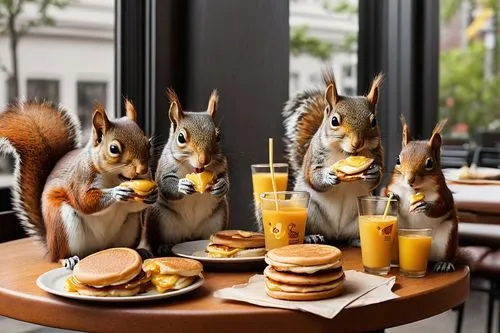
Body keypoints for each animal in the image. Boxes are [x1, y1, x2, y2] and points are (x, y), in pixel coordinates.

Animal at [0, 100, 157, 260]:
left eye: (148, 143)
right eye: (113, 149)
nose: (143, 170)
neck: (114, 177)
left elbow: (133, 206)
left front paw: (153, 195)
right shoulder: (81, 177)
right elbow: (84, 201)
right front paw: (117, 192)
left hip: (131, 226)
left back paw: (139, 251)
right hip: (61, 222)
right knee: (60, 254)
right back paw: (68, 259)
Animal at [145, 88, 230, 254]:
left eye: (218, 137)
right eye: (181, 138)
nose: (204, 160)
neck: (192, 168)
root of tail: (190, 235)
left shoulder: (222, 165)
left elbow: (226, 180)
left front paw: (221, 186)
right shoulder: (165, 169)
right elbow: (166, 185)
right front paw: (182, 186)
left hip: (218, 217)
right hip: (159, 217)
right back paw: (164, 247)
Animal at [282, 68, 382, 244]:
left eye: (374, 121)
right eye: (334, 121)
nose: (357, 143)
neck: (344, 152)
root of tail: (336, 233)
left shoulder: (377, 152)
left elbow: (378, 176)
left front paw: (374, 172)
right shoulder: (314, 156)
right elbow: (312, 176)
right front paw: (327, 175)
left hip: (366, 210)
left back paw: (357, 240)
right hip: (308, 209)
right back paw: (310, 236)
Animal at [384, 117, 458, 272]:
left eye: (430, 163)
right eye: (397, 160)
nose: (409, 180)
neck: (414, 190)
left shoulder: (444, 193)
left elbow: (443, 206)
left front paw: (426, 206)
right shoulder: (391, 185)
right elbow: (386, 192)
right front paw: (393, 197)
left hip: (448, 236)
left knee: (447, 255)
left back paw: (444, 263)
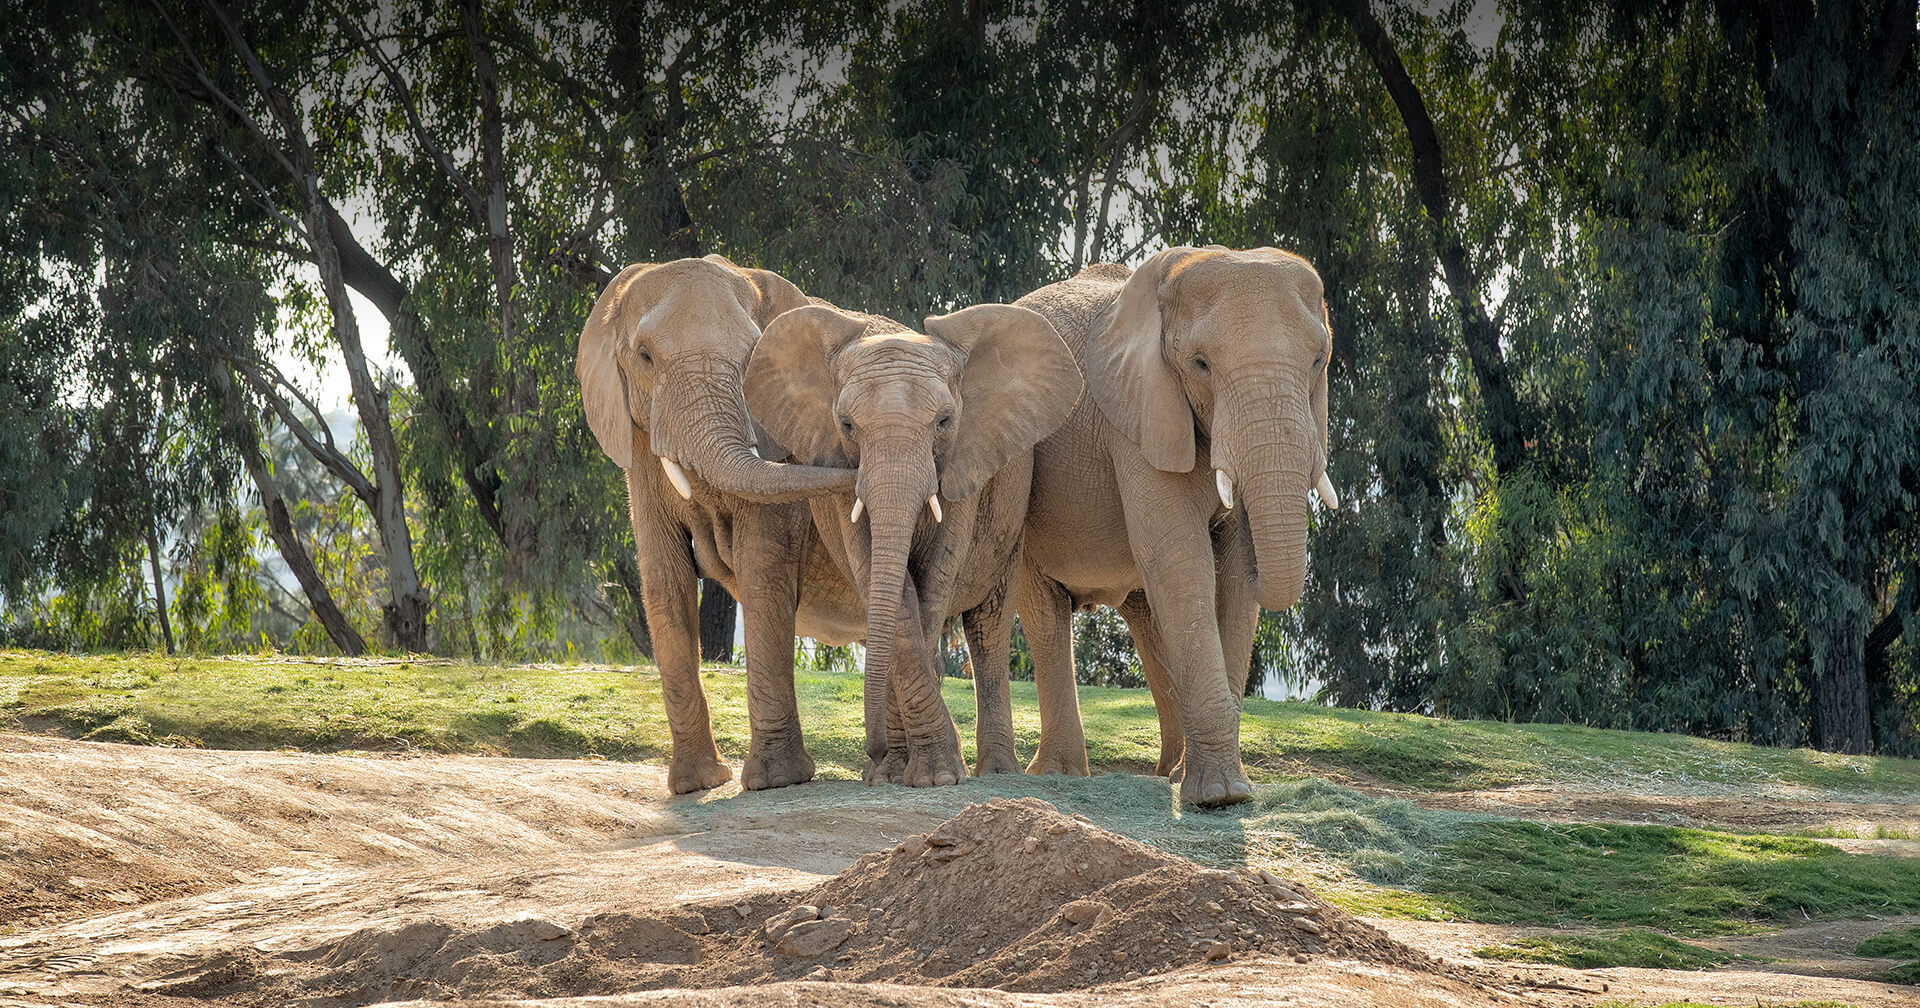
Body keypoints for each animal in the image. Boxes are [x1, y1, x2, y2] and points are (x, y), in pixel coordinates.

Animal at [572, 251, 867, 794]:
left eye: (754, 356)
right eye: (643, 357)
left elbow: (762, 569)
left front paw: (776, 782)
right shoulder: (638, 446)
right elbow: (664, 580)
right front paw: (697, 785)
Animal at [741, 299, 1082, 787]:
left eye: (944, 421)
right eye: (846, 424)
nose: (874, 749)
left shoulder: (963, 462)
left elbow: (933, 579)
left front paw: (934, 777)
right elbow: (888, 583)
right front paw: (896, 774)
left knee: (989, 627)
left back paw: (997, 771)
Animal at [1013, 247, 1344, 806]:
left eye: (1319, 360)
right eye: (1201, 365)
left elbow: (1230, 573)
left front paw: (1226, 792)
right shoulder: (1138, 415)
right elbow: (1181, 559)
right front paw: (1219, 798)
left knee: (1147, 619)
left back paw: (1169, 771)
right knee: (1044, 613)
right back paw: (1059, 775)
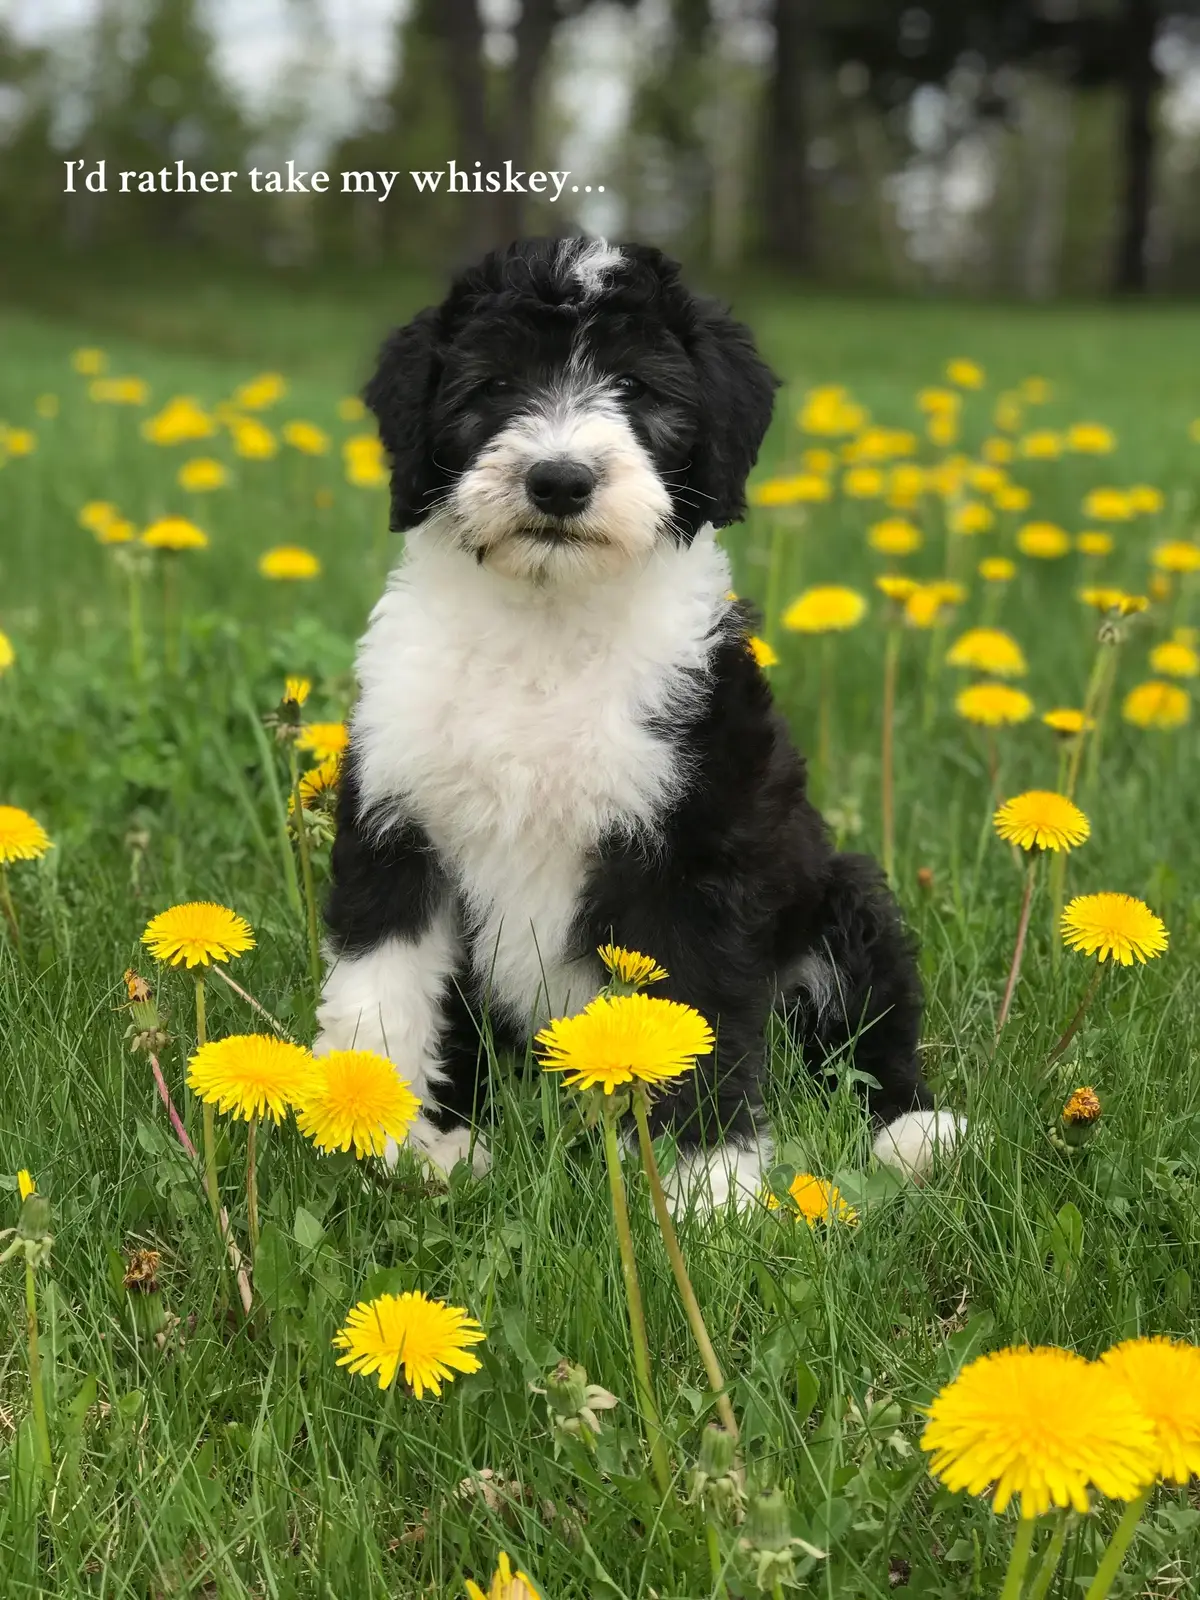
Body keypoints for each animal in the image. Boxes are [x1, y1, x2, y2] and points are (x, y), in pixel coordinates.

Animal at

[Directions for this task]
Return exactly what appears from the opening line of the material through the line with "left hip: (218, 217)", apart from the pictures.

[Answer box]
Body keypoints for each animal in the image. Boxes are [x1, y1, x2, y2] and points are (x, y), in pixel coordinates.

Animal at [0, 100, 157, 260]:
left eye: (148, 143)
right eye: (113, 149)
nose: (143, 170)
neck: (114, 177)
left elbow: (133, 206)
left front paw: (153, 195)
right shoulder: (81, 177)
right elbow: (84, 201)
right front paw: (117, 192)
left hip: (131, 226)
left back paw: (139, 251)
right hip: (61, 222)
right knee: (60, 254)
right back paw: (68, 259)
Animal at [145, 88, 230, 254]:
left eye: (218, 137)
right eye: (181, 138)
nose: (204, 160)
neck: (192, 168)
root of tail: (190, 235)
left shoulder: (222, 165)
left elbow: (226, 180)
left front paw: (221, 186)
right shoulder: (165, 169)
right elbow: (166, 185)
right front paw: (182, 186)
left hip: (218, 217)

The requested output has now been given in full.